● **Your objective**
Starting at the first line of the entries below, restate each line exactly until you reach the line with "left eye: (723, 200)", and print that one too. Leave the pictures out and stop there.
─── Data shown ───
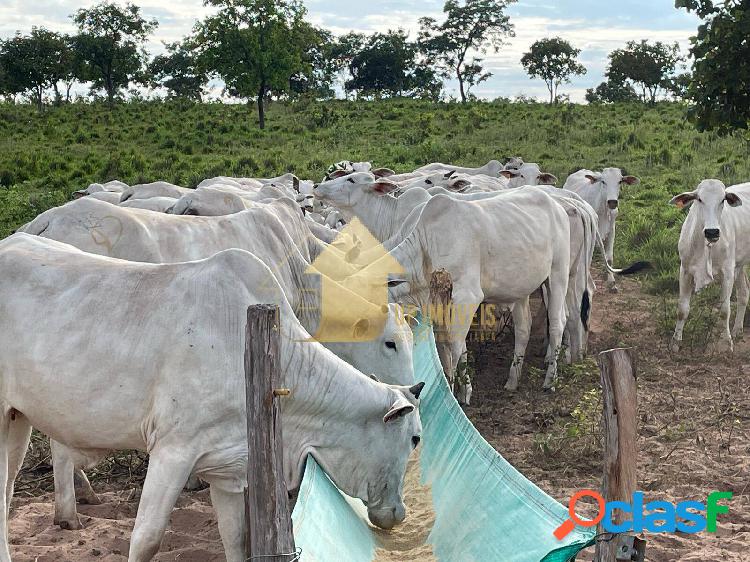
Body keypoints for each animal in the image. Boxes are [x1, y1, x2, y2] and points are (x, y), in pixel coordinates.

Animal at [0, 234, 424, 556]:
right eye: (416, 439)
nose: (399, 513)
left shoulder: (229, 468)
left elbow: (235, 538)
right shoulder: (173, 449)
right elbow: (147, 538)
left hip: (19, 419)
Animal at [668, 179, 750, 350]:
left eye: (723, 200)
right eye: (699, 199)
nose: (712, 232)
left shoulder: (727, 273)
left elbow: (724, 310)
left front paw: (726, 342)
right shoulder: (685, 270)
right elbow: (682, 309)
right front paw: (675, 341)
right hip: (739, 264)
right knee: (744, 292)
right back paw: (737, 329)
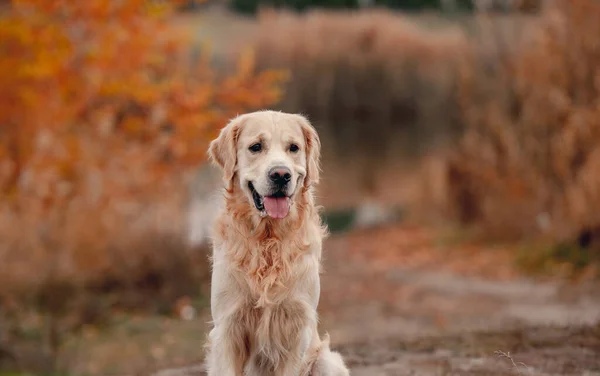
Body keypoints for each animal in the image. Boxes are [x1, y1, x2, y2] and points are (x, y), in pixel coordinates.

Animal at [204, 111, 350, 376]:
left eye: (293, 148)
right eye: (255, 147)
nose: (281, 174)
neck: (268, 240)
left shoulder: (296, 329)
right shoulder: (228, 326)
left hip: (327, 362)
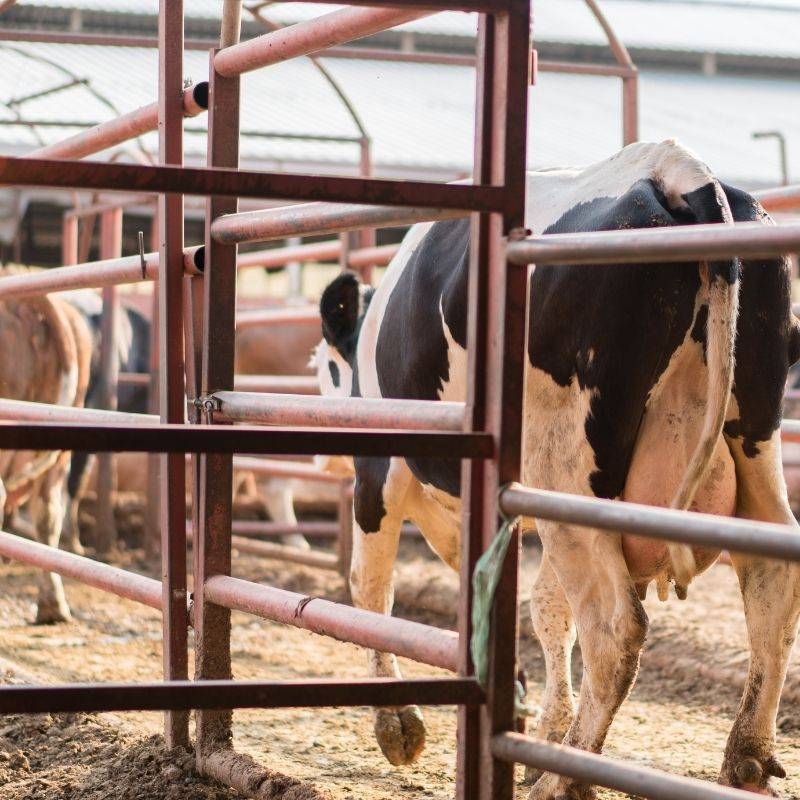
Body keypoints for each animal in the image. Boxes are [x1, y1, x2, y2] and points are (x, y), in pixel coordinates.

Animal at [318, 141, 800, 796]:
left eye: (324, 369)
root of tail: (676, 169)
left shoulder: (382, 467)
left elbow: (369, 585)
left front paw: (398, 726)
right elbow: (547, 609)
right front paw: (545, 731)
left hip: (564, 465)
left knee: (615, 626)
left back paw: (563, 779)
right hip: (746, 440)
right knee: (771, 576)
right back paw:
───
● **Your solution**
Body keypoints for each animal in the image. Boxes are [x1, y1, x2, y2] and points are (x, y), in pixel coordinates.

Animal at [0, 234, 424, 556]:
right eye: (416, 439)
nose: (399, 513)
left shoulder: (229, 468)
left elbow: (235, 538)
right shoulder: (173, 449)
right elbow: (147, 538)
left hip: (19, 419)
Animal at [668, 179, 750, 350]:
left eye: (723, 200)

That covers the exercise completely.